### About this task
All of the records below must be reproduced exactly, minus any pictures.

### Dataset extract
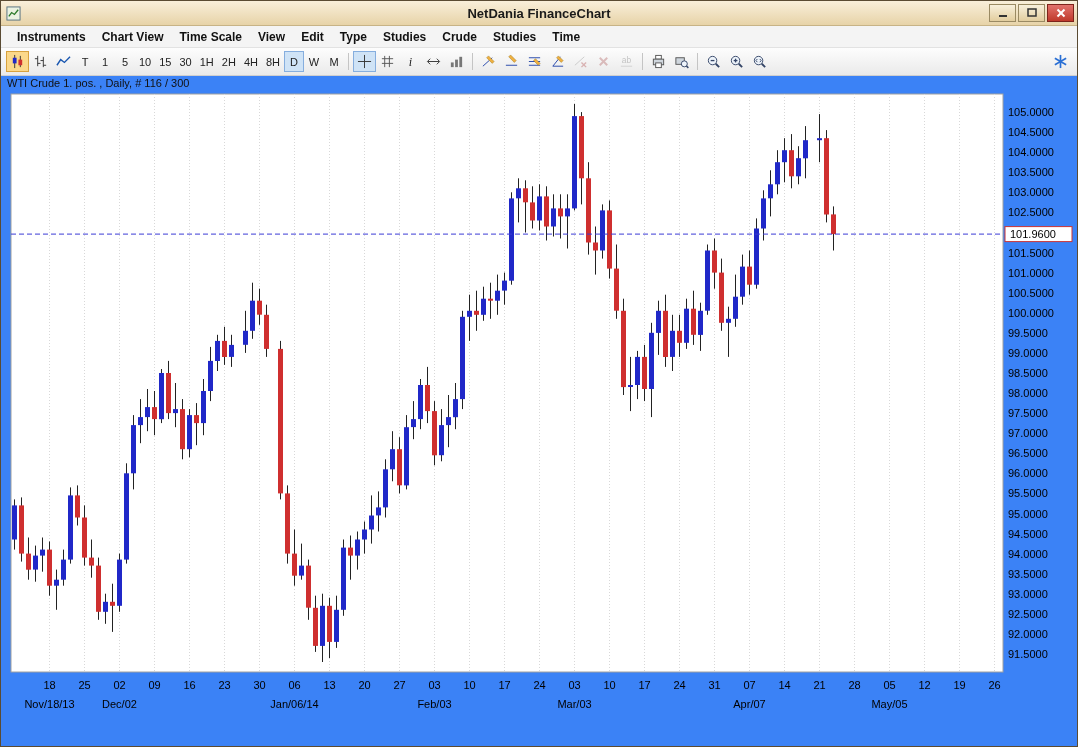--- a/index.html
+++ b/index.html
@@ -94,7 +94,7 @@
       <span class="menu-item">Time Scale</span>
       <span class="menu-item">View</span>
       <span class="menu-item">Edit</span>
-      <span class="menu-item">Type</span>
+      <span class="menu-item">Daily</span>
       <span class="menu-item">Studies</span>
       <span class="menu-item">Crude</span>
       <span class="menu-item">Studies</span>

### Answer
--- a/index.html
+++ b/index.html
@@ -94,7 +94,7 @@
       <span class="menu-item">Time Scale</span>
       <span class="menu-item">View</span>
       <span class="menu-item">Edit</span>
-      <span class="menu-item">Type</span>
+      <span class="menu-item">Daily</span>
       <span class="menu-item">Studies</span>
       <span class="menu-item">Crude</span>
       <span class="menu-item">Studies</span>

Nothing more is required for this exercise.